Thanks to the Patrons for their insightful questions that augmented the show! To join Patreon, click here.

Here are the show notes:

1. Craig tells us briefly about his early life in Mount Benson, South Australia where his family farmed Cabernet Sauvignon and Shiraz. He discusses how he worked in the wine industry, working harvests around the world, and then becoming a winemaker himself. For 10 years, Craig and his wife owned a small wine brand, called Holme Estate Cellars, which specialized in Cabernet Sauvignon and Shiraz sourced from their family vineyards in Australia. They also bought Zinfandel and Chardonnay from California. He moved into barrels about 10 years ago.

2. We discuss the process of barrel making:

  • Forests -- Troncais, Limousin, Atelier, and American and Hungarian wood
  • The age and requirements for a tree to make barrels (only 2-3 barrels come out of each tree. You read that right). We discuss the French laws and a bit about forestry management
  • Radoux's proprietary tannin scanning method -- Oakscan
  • Splitting wood
  • Seasoning wood -- what it accomplishes, where it's done, the terroir of seasoning
  • Toasting oak -- the process, toast levels available, how toasting is done, and the most popular toasts

Radoux's wood, fresh from the forest

3. We discuss the size and shape of the barrel and why it matters (Bordeaux is 225L, Burgundy is 228 L, we explain why they are different and the other common options for barrel size)

One of Radoux's yard for seasoning the staves

4. I become just slightly obsessed with the elephant in the room -- It is completely wasteful for barrels to be assembled in France or Missouri or Eastern Europe and shipped to California, Washington, etc. It's not the fault of the barrel makers, but the expectations of the winemakers.

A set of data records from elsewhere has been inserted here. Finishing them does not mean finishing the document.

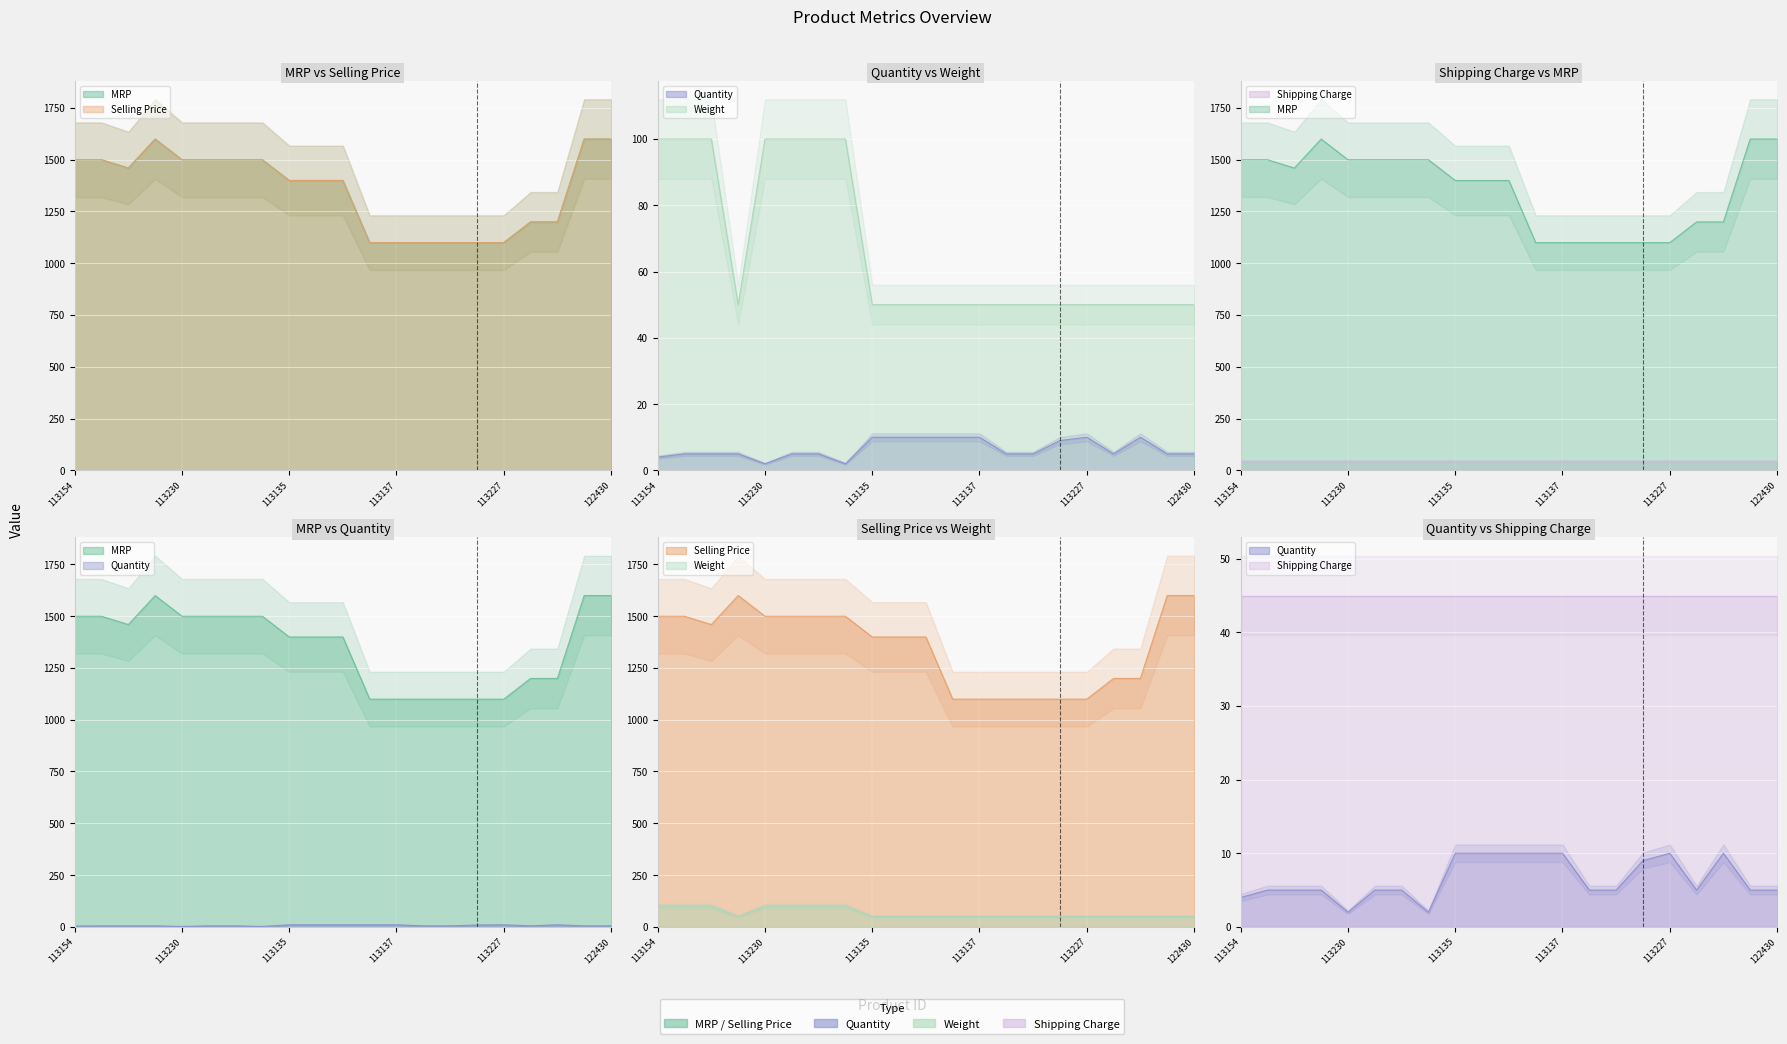

How many values in the Weight series exceed 50?

7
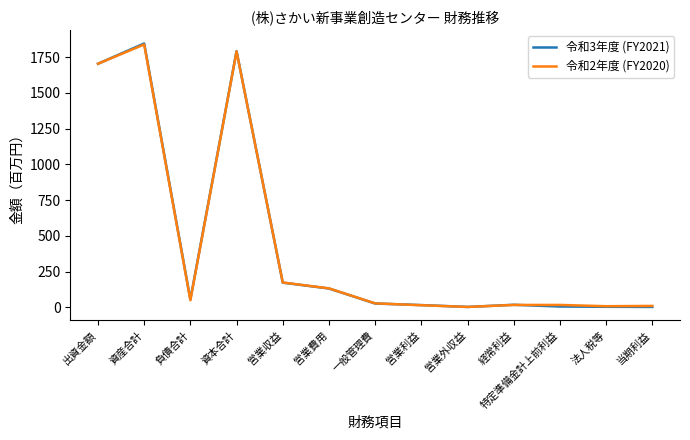

Does the chart have visible grid lines?

No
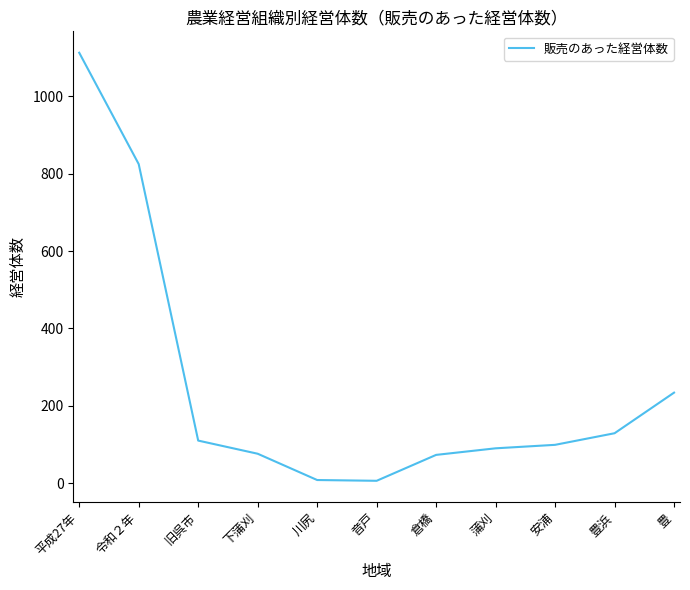

How many lines are shown in the chart?

1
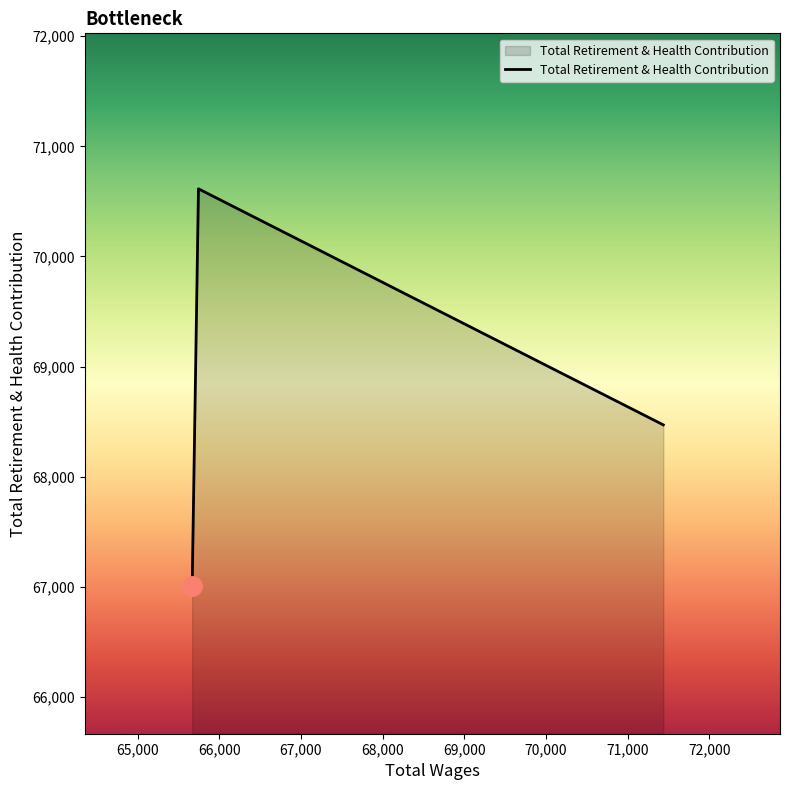

Does the chart have visible grid lines?

No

Craig tells us where winemakers are about shipping air thousands of miles, and wasting space in cargo ships, rail and trucks (the coopers are businesses, they are fulfilling orders, it's the winemakers that are mainly at fault here for not demanding assembly close to home).

5. We discuss how winemakers pick barrels and what the choices could lead to in the wine.

Fire shapes and bends the barrels, then toasts them

6. Finally we end with some trends and the fact that oak is awesome, and it's an essential part of wine.

Thanks to Radoux and Craig Holme for joining the show!